### [Given text]
Let me explain erosion to you directly: it includes any negative impact on a company's associated assets or funds. You might see it affecting profits, sales, or tangible assets like manufacturing equipment. I consider erosion a general risk factor in an organization's cash management system, since the losses tend to be slow and build over time.

Erosion can also hit certain financial assets, such as options contracts or warrants that lose value as time passes—this is what we call time decay.

Key Takeaways

  • Erosion generally applies to longer-term downward trends in a company’s business; short-term losses are usually not considered erosion.
  • Profit erosion can happen when profits are redirected elsewhere in a business or costs rise.
  • Unexpected asset erosion, for example, due to technical innovation, can lower the perceived value—or book value—of a business.
  • Sales erosion happens when there are long-term declines in sales, perhaps due to new competition or price undercutting.

Understanding the Types of Erosion

Erosion most often applies to longer-term downward trends, especially those that seem to be accelerating. In my view, erosion implies a permanent change in business conditions. You shouldn't categorize short-term losses as erosion; those are listed as one-time charges or nonrecurrent losses. Standard anticipated depreciation, or the cyclical nature of certain product sales, are often just normal parts of business functions—these are more like downward trends.

Profit Erosion

Profit erosion can refer to the gradual redirection of funds from profitable segments or projects within a business to new projects and areas. Although managers almost always see money flowing into new projects as investments in long-term growth, the short-term effect is a slow erosion of cash flow. Remember, cash flow is the amount of cash that flows in and out of a company from its day-to-day operations.

The risk in profit erosion shows up in the company’s profit margins, as the monies fund areas that may or may not be profitable later. Profit margin is the percentage of sales that generates profits.

Additionally, profit erosion can occur even when sales numbers match previous levels. This happens when the cost of producing a product rises—maybe from higher materials or labor costs—but you don't raise the sales price to compensate.

Asset Erosion

Certain assets lose value over time in a process we call depreciation. Though much of this is accounted for in the business’s figures, unexpected asset erosion can still happen. These losses come from general equipment use or technological advances that make current assets less valuable or obsolete.

### [Provided information]

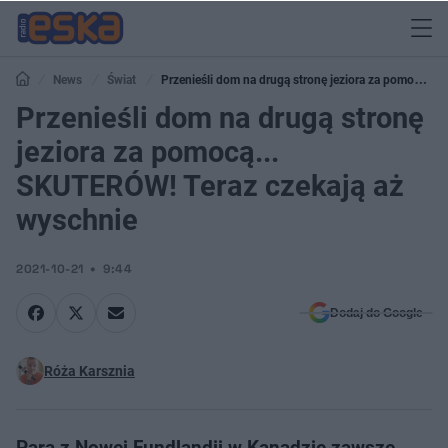
News
Świat
Przenieśli dom na drugą stronę jeziora za pomocą...
SKUTERÓW! Teraz czekają aż wyschnie
Przenieśli dom na drugą stronę
jeziora za pomocą...
SKUTERÓW! Teraz czekają aż
wyschnie
2021-10-21
9:44
Dodaj do Google
Róża Karsznia
Para z Nowej Fundlandii w Kanadzie zawsze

### [Work task 1]
According to the text on business erosion, what is time decay?
### [Work task 2]
In the text on business erosion, rewrite the paragraph beginning "Erosion most often applies to longer-term downward trends" as a short bulleted list that keeps its main facts.
### [Work task 3]
Continue the text on business erosion from its last sentence.

### [Exercise output 1]
Time decay is the loss of value that certain financial assets, such as options contracts or warrants, suffer as time passes.

### [Exercise output 2]
- Erosion mostly refers to longer-term downward trends, especially accelerating ones.
- It implies a permanent change in business conditions.
- Short-term losses are not erosion; they are listed as one-time charges or nonrecurrent losses.
- Standard anticipated depreciation and cyclical product sales are normal parts of business and are more like downward trends.

### [Exercise output 3]
Asset erosion can lower the perceived value of the business overall, as it reduces the book value of the associated assets. Intangible assets like patents or trademarks, which have expiration dates, also erode in value over time, especially as that date approaches. For pharmaceutical companies, generic producers entering the market can erode their offerings and become a real concern. Amortization is the regular accounting process that reduces intangible assets' values over time.

Options contracts are derivatives, with their value based on an underlying asset. Options on stocks issued to managers or employees can erode in value over time. These contracts have expiration dates, and rights must be exercised before then. As the expiration nears, the time-value erodes through time decay. Essentially, as time passes, there's less chance to profit from the option if it's not already profitable, so the value decreases.

Employee stock options are a large balance sheet item for many big companies, making this value loss important when you analyze financial statements.

Sales Erosion

Sales erosion is the process of steady, long-term declines in overall sales numbers. These differ from temporary drops because they're widespread and may qualify as long-term trends in the business’s activities.

You can experience sales erosion from factors like new entries into the product market or price undercutting by competitors. Technological advances can also cause it if newer developments make your current offerings seem obsolete.